Killer Micro Question

Thu Nov 15 07:42:16 AEST 1990

In article <16364 at s.ms.uky.edu> randy at ms.uky.edu (Randy Appleton) writes:
>I have been wondering how hard it would be to set up several 
>of the new fast workstations as one big Mainframe.  For instance,
>imagine some SPARCstations/DECstations set up in a row, and called
>compute servers.  Each one could handle several users editing/compiling/
>debugging on glass TTY's, or maybe one user running X.

Harvard did this with slower workstations, a few years ago.  The
first step was to set up several machines to look like each other
as much as possible.  NFS was used.

>But how does each user, who is about to log in, know which machine to
>log into?  He ought to log into the one with the lowest load average, yet
>without logging on cannot determine which one that is.

These machines were accessed via serial terminals.  The tty lines
came in on a terminal switch.  The initial arrangement was to have
a "class" connect you to a random machine.  Each machine would have
several users at any given time, and the loads tended to be pretty
similar.

Dan's "queued" utility was used to provide some load balancing.
This system allows you to arrange for individual programs to be
executed elsewhere dependent on load average, or whatever.  This
package has been posted to source groups, and probably is
available via ftp.

However, even this doesn't distribute the load of user keystrokes
causing interrupts and context switches, especially in editors.
There was some talk of making more sophisticated use of the
terminal switch.  There was a control port to the switch.  If
this were connected to a host somewhere, then one could arrange
for the next connection to be made to a particular machine.

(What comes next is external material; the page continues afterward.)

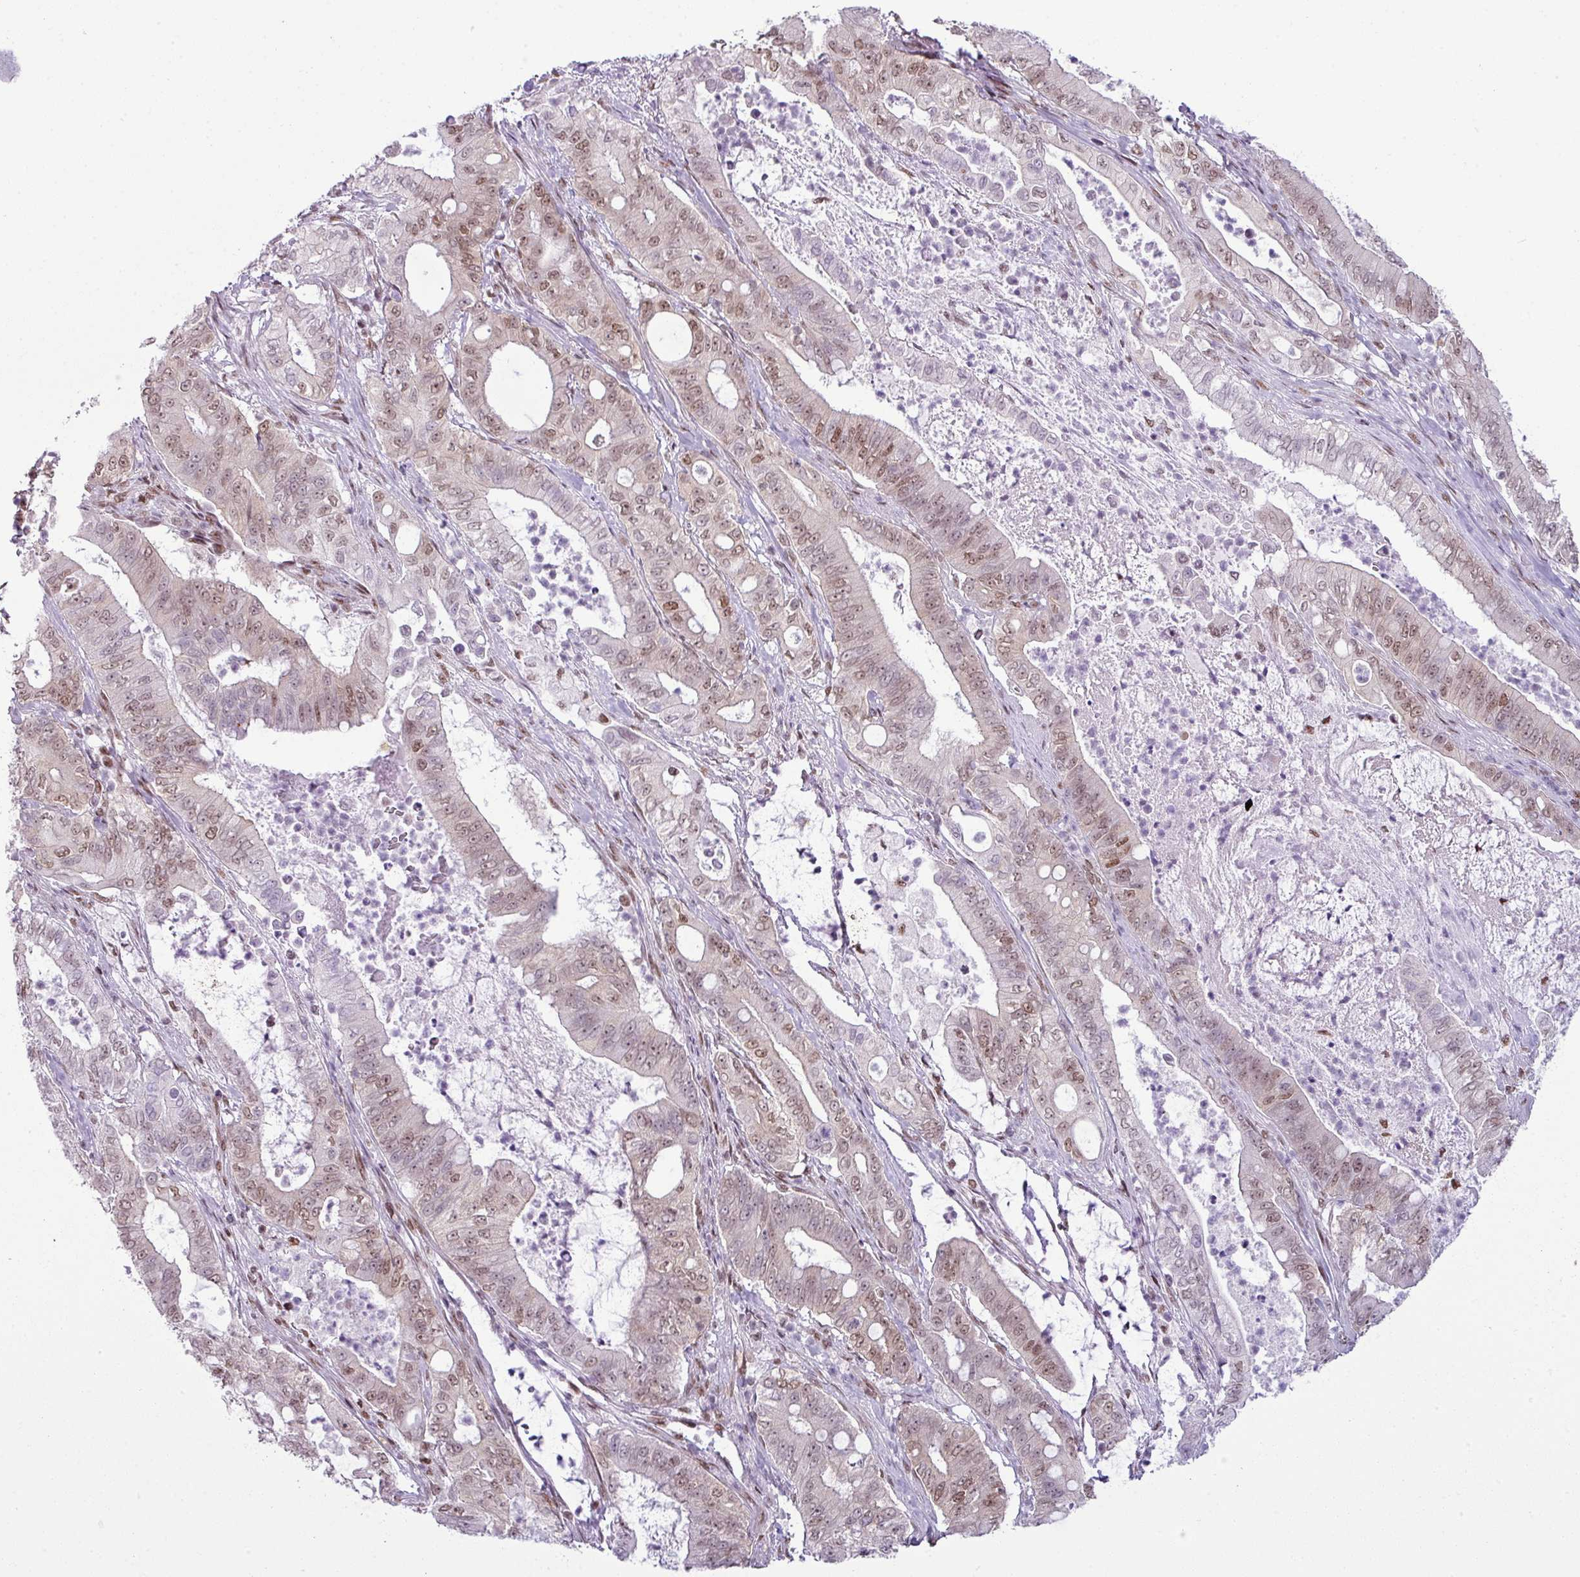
{"staining": {"intensity": "moderate", "quantity": ">75%", "location": "nuclear"}, "tissue": "pancreatic cancer", "cell_type": "Tumor cells", "image_type": "cancer", "snomed": [{"axis": "morphology", "description": "Adenocarcinoma, NOS"}, {"axis": "topography", "description": "Pancreas"}], "caption": "Pancreatic cancer (adenocarcinoma) stained for a protein exhibits moderate nuclear positivity in tumor cells.", "gene": "ARL6IP4", "patient": {"sex": "male", "age": 71}}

>What would be nice is to have some software running at each machine, maybe
>inside of rlogind or maybe not, that would take a login request, and check
>to see if the current machine is the least loaded machine.  If so, accept
>the login, else re-route it to that machine.

It could be done in rlogin - check the rwho (ruptime) database.
If you have sources, this isn't that hard.

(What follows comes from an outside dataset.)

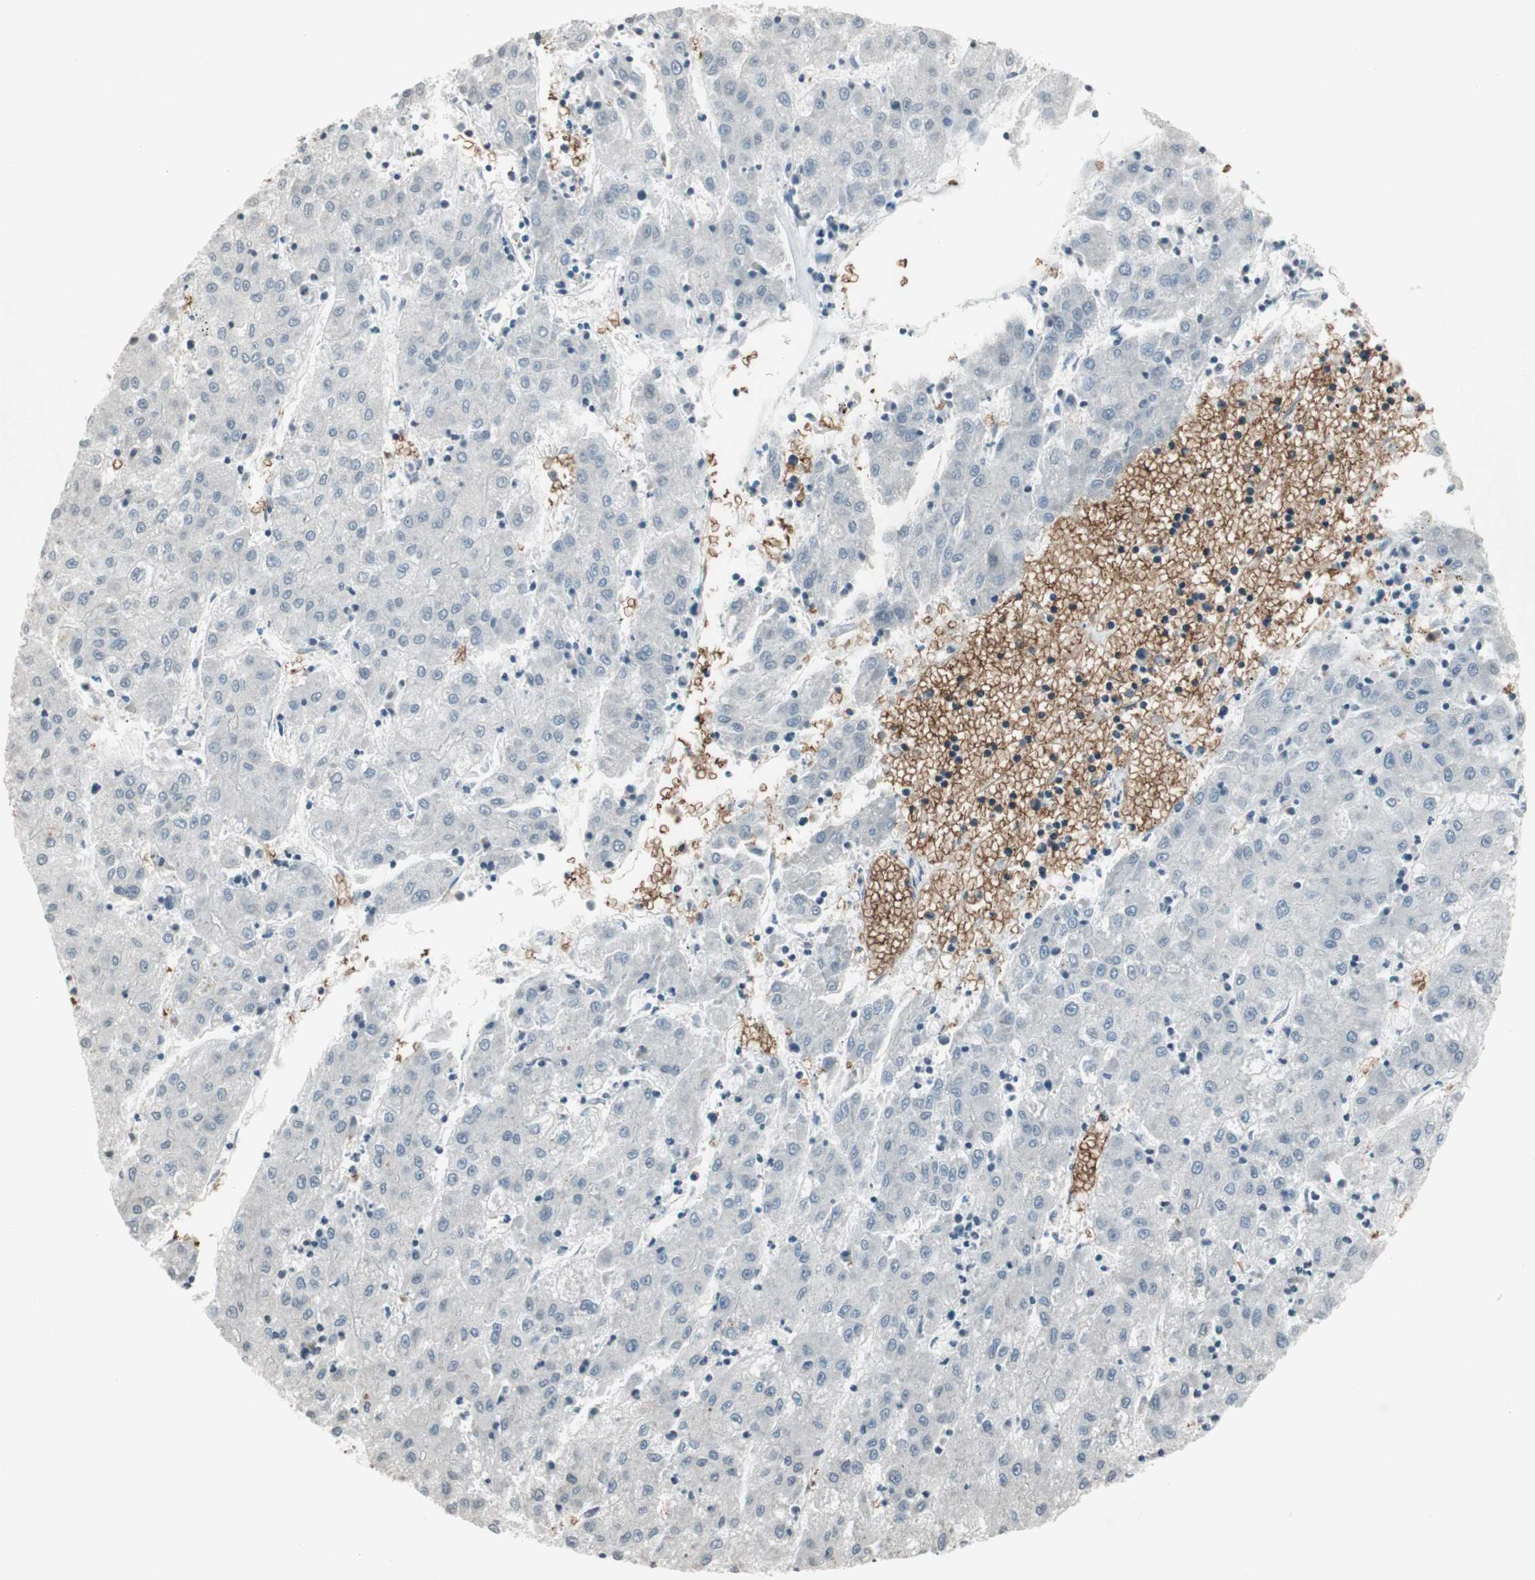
{"staining": {"intensity": "negative", "quantity": "none", "location": "none"}, "tissue": "liver cancer", "cell_type": "Tumor cells", "image_type": "cancer", "snomed": [{"axis": "morphology", "description": "Carcinoma, Hepatocellular, NOS"}, {"axis": "topography", "description": "Liver"}], "caption": "IHC image of human hepatocellular carcinoma (liver) stained for a protein (brown), which displays no positivity in tumor cells. The staining is performed using DAB brown chromogen with nuclei counter-stained in using hematoxylin.", "gene": "GYPC", "patient": {"sex": "male", "age": 72}}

>It would not be good to have each packet come in over the company ethernet, 
>and then get sent back over the ethernet to the correct machine.  That would 
>slow down the machine doing the re-sending, causes un-needed delays in the
>turn-around, and clog the ethernet.

Packet forwarding isn't that bad.  The overhead is low compared
to, say, NFS.

>Also, all of these machines should mount the same files (over NSF or
>some such thing), so as to preserve the illusion that this is one big
>computer, and not just many small ones.  But still, it would be best 
>to keep such packets off the company net.

An ethernet bridge can help here.  Isolate the hog.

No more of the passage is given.